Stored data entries

-- Opening Marker --

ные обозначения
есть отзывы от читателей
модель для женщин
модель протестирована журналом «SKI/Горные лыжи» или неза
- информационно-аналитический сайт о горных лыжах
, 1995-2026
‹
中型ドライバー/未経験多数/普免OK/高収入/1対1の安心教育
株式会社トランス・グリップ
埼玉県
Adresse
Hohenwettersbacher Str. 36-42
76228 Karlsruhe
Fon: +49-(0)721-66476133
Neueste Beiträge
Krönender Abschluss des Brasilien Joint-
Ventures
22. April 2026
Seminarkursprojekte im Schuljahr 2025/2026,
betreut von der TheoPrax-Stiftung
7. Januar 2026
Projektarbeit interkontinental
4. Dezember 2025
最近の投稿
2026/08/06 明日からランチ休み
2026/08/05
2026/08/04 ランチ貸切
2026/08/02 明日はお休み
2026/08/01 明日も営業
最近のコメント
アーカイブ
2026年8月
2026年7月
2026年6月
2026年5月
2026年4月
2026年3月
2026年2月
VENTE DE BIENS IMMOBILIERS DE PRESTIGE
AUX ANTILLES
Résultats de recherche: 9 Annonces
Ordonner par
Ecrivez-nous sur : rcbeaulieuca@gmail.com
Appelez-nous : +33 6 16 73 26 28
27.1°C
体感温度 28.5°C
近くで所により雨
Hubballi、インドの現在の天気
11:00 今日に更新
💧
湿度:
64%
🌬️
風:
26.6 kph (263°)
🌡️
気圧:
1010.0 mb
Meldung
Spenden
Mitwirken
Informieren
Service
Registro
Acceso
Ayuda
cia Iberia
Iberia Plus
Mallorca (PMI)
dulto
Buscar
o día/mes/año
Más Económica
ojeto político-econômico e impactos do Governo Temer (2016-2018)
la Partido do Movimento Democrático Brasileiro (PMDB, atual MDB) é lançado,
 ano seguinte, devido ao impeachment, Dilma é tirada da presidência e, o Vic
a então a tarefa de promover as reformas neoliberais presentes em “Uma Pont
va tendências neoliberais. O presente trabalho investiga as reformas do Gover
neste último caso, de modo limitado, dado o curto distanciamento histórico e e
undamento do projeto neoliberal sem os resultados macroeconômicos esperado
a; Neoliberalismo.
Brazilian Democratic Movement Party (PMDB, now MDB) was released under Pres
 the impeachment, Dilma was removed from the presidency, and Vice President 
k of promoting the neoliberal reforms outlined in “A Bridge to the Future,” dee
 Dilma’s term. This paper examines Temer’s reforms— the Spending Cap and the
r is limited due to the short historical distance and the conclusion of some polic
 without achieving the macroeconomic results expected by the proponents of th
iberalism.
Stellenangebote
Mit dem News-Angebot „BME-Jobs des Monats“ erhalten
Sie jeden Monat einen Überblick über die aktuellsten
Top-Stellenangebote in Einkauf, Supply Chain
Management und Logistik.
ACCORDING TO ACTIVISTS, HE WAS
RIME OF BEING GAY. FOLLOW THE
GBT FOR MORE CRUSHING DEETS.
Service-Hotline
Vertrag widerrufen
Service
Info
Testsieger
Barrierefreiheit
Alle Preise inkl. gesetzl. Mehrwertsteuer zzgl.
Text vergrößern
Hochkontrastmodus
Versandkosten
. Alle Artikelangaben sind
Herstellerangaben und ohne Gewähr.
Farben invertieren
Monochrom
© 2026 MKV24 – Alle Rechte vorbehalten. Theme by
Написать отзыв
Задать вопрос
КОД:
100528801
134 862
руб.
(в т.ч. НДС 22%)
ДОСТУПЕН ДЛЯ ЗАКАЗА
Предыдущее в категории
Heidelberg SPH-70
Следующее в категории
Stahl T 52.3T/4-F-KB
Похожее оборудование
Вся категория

-- Closing Marker --
-- Opening Marker --

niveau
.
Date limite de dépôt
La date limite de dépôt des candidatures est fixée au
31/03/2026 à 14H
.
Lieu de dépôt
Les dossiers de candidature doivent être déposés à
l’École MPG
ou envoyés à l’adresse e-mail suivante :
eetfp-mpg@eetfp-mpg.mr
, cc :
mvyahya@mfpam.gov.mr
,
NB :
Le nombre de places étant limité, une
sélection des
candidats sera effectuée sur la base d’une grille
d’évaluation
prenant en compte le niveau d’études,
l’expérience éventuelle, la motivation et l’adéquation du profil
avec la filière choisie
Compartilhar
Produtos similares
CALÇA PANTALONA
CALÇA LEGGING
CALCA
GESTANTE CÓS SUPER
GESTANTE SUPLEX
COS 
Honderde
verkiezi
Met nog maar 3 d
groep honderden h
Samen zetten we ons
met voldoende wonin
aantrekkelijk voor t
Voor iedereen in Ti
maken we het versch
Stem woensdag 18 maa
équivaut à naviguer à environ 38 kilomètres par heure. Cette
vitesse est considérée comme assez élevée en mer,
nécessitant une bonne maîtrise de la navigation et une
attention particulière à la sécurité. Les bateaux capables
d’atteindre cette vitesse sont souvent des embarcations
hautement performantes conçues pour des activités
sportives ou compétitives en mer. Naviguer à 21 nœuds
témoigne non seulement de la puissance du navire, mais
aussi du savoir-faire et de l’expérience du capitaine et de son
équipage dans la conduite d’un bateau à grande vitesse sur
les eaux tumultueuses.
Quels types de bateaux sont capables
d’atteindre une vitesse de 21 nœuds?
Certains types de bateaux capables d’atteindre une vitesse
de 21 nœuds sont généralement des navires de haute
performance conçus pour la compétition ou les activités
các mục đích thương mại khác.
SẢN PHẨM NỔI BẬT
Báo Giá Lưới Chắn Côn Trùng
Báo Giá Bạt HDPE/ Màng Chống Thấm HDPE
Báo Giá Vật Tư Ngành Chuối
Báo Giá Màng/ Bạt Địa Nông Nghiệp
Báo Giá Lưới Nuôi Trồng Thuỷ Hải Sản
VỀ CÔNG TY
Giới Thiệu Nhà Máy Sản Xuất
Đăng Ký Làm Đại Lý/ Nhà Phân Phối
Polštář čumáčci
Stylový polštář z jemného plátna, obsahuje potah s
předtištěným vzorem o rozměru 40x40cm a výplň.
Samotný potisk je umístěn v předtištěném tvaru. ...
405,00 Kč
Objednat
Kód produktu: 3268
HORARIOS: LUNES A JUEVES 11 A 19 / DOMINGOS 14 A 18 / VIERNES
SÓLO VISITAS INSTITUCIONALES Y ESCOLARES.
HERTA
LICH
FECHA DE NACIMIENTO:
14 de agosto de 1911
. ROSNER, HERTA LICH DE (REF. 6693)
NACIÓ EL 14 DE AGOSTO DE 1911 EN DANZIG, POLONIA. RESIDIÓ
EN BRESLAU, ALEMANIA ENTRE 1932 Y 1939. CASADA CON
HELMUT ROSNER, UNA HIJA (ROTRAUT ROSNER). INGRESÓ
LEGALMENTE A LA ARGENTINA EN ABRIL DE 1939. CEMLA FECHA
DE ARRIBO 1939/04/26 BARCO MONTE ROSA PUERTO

-- Closing Marker --

(WORK ITEM):
Only the lines above starting with the one with "d’atteindre cette vitesse" and going through the one with "Certains types de" are to be copied, word for word and with both ends kept.

(OUTPUT FOR THIS TASK):
d’atteindre cette vitesse sont souvent des embarcations
hautement performantes conçues pour des activités
sportives ou compétitives en mer. Naviguer à 21 nœuds
témoigne non seulement de la puissance du navire, mais
aussi du savoir-faire et de l’expérience du capitaine et de son
équipage dans la conduite d’un bateau à grande vitesse sur
les eaux tumultueuses.
Quels types de bateaux sont capables
d’atteindre une vitesse de 21 nœuds?
Certains types de bateaux capables d’atteindre une vitesse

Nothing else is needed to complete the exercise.